▶ _Task to complete_:
Could you print exactly the lines of the listing below, starting at the line that has "Figure 24. Uniaxial" and ending at the line that has "FIGURE4 A sample", and only those lines?

▶ _Source material_:
#####
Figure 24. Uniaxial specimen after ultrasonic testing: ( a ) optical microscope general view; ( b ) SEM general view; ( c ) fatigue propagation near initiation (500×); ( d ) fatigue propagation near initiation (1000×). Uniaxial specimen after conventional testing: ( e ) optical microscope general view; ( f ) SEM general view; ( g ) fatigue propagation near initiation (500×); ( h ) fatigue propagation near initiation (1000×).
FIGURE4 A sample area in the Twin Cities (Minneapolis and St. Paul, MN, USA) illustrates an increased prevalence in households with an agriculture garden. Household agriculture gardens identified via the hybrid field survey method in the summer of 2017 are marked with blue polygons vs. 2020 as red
#####
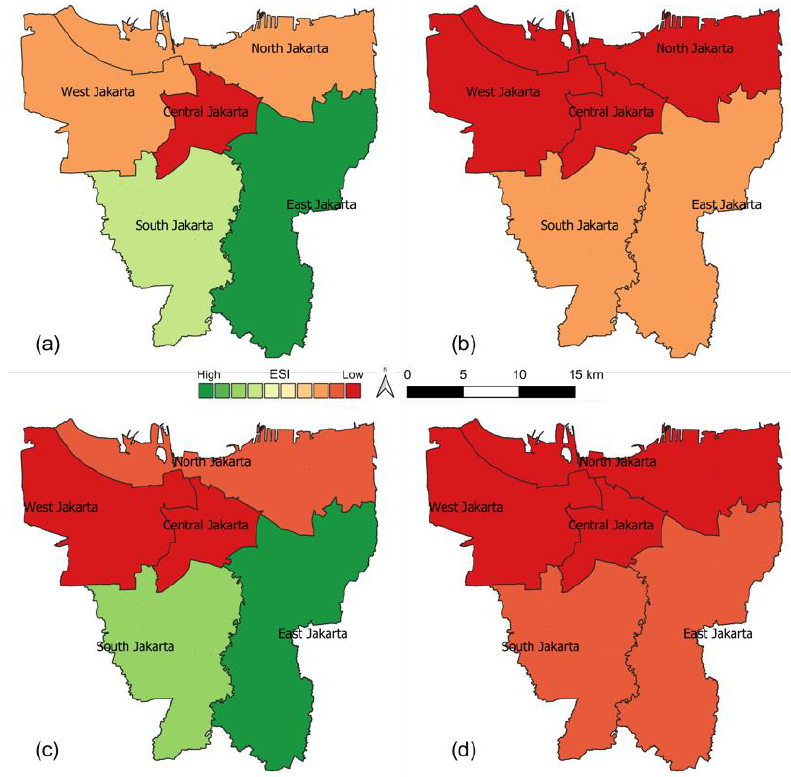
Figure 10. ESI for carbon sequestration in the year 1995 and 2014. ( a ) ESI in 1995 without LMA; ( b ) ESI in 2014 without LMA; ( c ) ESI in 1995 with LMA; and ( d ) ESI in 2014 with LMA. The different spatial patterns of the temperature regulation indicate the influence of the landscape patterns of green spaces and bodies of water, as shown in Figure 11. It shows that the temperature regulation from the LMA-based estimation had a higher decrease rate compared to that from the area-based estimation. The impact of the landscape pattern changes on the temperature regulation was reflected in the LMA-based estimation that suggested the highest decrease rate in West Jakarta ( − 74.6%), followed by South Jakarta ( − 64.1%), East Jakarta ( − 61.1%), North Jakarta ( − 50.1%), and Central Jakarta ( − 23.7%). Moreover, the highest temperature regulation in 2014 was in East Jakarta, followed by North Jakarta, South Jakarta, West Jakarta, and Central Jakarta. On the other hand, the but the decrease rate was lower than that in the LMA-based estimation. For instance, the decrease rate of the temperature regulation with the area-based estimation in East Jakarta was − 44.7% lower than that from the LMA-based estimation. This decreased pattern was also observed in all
#####
▶ _Task response_:
Figure 24. Uniaxial specimen after ultrasonic testing: ( a ) optical microscope general view; ( b ) SEM general view; ( c ) fatigue propagation near initiation (500×); ( d ) fatigue propagation near initiation (1000×). Uniaxial specimen after conventional testing: ( e ) optical microscope general view; ( f ) SEM general view; ( g ) fatigue propagation near initiation (500×); ( h ) fatigue propagation near initiation (1000×).
FIGURE4 A sample area in the Twin Cities (Minneapolis and St. Paul, MN, USA) illustrates an increased prevalence in households with an agriculture garden. Household agriculture gardens identified via the hybrid field survey method in the summer of 2017 are marked with blue polygons vs. 2020 as red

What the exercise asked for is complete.